#### Excerpted text ####

Agenda for Labour in 2007 and after
As a socialist organisation which places prime-most importance on the historic and decisive role of the organised labour vis-à-vis the eternal struggles of the working masses to permanently overcome perpetual misery in the midst of inexhaustible plenty, we feel especially honoured to be invited as a special guest to the 9th Delegates Conference of the Nigerian Labour Congress (NLC) – the flagship of Nigeria’s labour movement. Without any fear of contradiction, this particular conference is taking place at a very critical period of Nigeria’s history and especially in the history of Nigeria’s trade unions and labour movement.
Barely two months away from this historic conference a general election to elect a new set of rulers across the country, for the next four years, is expected to take place. How prepared are the trade unions and the entire labour movement for this process? Put differently, what are the necessary perspectives and activities needed by labour to ensure that the next set of rulers elected in April will not continue, or be able to freely continue, with the prevailing anti-poor policies and corruption which pre-dominates the activities and conducts of capitalist politicians, of all the ruling parties, across the country?
For the past eight years, comrade Adams Oshiomhole has centrally led the NLC itself. Now this conference will have to elect a new set of leaders that, under the NLC constitution, will pilot the affairs of the NLC for the next four years. What are the principal issues which should pre-occupy this new leadership? Put differently, will the new leadership be prepared and capable of taking labour to a new heights or return it completely to the Pascal Bafyau era where the NLC was, at best, token onlookers in the decisive economic and political struggles of the day.

#### Given data ####

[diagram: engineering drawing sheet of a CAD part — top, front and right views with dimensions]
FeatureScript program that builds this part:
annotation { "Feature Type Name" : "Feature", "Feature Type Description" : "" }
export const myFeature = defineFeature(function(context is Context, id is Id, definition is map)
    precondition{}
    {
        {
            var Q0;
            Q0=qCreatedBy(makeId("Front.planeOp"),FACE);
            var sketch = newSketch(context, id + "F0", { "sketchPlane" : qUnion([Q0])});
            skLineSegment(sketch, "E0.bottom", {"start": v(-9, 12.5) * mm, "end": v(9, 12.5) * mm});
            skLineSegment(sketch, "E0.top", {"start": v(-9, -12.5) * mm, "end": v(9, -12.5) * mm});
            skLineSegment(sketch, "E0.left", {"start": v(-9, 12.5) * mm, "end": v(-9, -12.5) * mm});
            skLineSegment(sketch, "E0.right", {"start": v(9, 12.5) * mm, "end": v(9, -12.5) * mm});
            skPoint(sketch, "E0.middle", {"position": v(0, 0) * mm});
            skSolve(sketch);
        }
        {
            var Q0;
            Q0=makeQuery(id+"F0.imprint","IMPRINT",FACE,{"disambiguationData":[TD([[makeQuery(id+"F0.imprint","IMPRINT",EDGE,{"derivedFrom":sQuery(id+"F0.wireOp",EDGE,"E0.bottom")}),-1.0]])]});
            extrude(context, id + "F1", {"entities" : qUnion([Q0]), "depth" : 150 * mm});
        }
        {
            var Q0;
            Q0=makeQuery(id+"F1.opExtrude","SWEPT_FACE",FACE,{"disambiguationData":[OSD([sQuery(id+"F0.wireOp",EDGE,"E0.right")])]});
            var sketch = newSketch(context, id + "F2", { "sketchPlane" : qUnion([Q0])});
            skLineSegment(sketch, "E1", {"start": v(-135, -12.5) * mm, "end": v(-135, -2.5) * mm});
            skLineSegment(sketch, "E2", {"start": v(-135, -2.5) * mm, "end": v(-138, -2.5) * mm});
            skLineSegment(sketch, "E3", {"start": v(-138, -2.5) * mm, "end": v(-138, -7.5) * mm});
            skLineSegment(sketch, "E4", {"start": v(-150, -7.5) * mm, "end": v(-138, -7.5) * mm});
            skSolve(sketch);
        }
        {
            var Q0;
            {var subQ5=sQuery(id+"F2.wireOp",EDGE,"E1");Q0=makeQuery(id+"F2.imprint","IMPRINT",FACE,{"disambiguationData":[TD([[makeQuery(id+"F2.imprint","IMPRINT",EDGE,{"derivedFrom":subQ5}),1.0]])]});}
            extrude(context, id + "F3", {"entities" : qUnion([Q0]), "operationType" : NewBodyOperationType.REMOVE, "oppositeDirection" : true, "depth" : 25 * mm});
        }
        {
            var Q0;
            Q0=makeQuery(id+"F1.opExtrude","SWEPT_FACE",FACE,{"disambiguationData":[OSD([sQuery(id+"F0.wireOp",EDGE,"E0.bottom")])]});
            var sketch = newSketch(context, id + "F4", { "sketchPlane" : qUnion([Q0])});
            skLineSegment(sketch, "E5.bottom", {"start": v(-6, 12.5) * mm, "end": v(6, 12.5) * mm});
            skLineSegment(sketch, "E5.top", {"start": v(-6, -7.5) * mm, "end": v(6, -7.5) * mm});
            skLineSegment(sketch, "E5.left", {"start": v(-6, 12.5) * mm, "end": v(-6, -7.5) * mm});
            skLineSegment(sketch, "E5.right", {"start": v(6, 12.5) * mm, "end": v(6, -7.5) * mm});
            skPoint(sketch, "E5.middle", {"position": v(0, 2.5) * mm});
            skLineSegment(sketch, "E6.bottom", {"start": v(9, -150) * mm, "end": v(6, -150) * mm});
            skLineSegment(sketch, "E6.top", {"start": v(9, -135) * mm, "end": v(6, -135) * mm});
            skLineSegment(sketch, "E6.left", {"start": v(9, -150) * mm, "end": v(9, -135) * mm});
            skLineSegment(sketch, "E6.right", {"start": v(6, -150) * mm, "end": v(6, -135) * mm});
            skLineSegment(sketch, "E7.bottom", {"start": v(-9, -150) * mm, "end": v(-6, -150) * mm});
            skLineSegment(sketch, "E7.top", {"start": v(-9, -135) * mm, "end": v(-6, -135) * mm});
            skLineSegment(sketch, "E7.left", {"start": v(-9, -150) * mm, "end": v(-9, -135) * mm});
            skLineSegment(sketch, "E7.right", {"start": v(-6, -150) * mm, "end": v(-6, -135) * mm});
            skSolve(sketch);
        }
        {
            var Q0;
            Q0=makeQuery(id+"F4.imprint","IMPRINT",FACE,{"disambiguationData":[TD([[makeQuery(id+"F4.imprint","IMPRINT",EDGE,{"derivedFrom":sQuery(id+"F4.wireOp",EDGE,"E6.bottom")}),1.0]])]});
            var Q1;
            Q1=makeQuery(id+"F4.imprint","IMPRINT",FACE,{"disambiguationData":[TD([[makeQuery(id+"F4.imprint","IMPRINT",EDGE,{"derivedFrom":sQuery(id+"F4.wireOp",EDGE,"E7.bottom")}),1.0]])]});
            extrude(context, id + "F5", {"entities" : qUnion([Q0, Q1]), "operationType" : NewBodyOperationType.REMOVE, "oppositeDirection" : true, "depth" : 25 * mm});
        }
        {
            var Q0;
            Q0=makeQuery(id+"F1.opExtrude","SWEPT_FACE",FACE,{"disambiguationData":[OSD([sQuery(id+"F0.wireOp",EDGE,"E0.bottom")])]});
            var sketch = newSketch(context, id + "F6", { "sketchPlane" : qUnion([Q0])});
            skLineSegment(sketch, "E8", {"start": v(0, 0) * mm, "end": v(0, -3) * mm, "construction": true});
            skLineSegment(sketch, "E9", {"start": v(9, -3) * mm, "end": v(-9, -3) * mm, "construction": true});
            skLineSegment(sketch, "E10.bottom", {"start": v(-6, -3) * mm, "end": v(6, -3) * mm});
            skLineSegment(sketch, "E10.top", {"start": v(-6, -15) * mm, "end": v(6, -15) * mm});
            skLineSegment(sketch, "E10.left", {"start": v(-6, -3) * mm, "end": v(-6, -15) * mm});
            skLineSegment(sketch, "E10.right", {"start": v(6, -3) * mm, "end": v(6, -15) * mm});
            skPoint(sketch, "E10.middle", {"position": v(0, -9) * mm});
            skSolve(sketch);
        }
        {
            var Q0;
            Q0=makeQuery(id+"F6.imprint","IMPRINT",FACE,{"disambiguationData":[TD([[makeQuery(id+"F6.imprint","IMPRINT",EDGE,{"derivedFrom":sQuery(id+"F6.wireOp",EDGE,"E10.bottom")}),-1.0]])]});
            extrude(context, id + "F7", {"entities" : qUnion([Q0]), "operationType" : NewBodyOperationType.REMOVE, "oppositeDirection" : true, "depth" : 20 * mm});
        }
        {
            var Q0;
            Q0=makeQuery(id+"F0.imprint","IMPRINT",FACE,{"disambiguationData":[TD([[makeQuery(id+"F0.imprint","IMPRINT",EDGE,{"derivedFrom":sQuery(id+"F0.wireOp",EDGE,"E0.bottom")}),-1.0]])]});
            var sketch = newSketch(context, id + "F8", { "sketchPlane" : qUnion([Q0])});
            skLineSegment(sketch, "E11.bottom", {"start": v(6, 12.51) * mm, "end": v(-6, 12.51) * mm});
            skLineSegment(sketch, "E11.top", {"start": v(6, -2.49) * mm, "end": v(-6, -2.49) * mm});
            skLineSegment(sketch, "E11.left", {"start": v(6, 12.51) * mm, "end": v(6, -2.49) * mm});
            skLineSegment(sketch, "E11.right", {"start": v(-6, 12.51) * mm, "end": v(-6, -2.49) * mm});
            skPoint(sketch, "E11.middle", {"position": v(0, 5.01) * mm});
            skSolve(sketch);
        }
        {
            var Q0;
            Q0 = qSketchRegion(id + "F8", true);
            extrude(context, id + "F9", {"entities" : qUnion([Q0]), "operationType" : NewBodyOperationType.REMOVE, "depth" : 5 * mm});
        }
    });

####

[Goal A]
According to the text on the Nigerian Labour Congress, who has led the NLC for the past eight years?
[Goal B]
Carry on the text about the agenda for labour in 2007 from its last sentence.
The records are unrelated to the text on the Nigerian Labour Congress.

[Response A]
Comrade Adams Oshiomhole has led the NLC for the past eight years.

[Response B]
The Prevailing Situation
The past eight years of the so-called civil rule has witnessed a decisive shift from the way and manner by which the ruling capitalist class used to run the economy. Up to the 1980s, all the different layers of the ruling class, under pressure from workers and the poor, officially subscribed to what could be called a "welfarist" view. This meant that in a capitalist economy the state played a major role particularly in the provisions of key infrastructures and social services like houses, education, health care, etc. Of course, due to the inherent parochial nature of capitalist relations, the masses had never fully derived the full benefits of governments’ investments in this direction. Nonetheless, vast layers of the working masses still enjoyed certain relief in forms of states’ role in the education and health care of their children.
However, under today’s liberalisation and privatisation era, the reigning neo-liberal philosophy says that it is individuals themselves, and not the society collectively, that should be responsible for the overall economic growth of the society, as well as the basic needs of the people for decent housing, feeding, education, healthcare, transportation and communications, jobs, etc. Towards this end, the President Olusegun Obasanjo’s government at the central level together with those of his counterparts at the states level have made as their prime most duty the conversation of what belongs to all into an exclusive property of a few capitalist elements in the name of privatisation.
In reality this is a policy to boost the wealth and cut the taxes of the rich. Today the ruling elite has given up completely any serious idea of developing Nigeria, instead their aim is to make money and run. This fact was confirmed again by the recent Central Bank of Nigeria (CBN) report that in 2006 industrial utilisation was 25 per cent and the CBN’s index of industrial production fell by 0.8% from 158.2 in 2005 to 157.0, while the index of manufacturing production dropped from 145.7 to 145.6.
Those that have been at the helms of affairs at the central and state levels have mostly been using their positions to loot public treasury for the purpose of selling to themselves the most profitable public ventures and resources under the guise of privatisation.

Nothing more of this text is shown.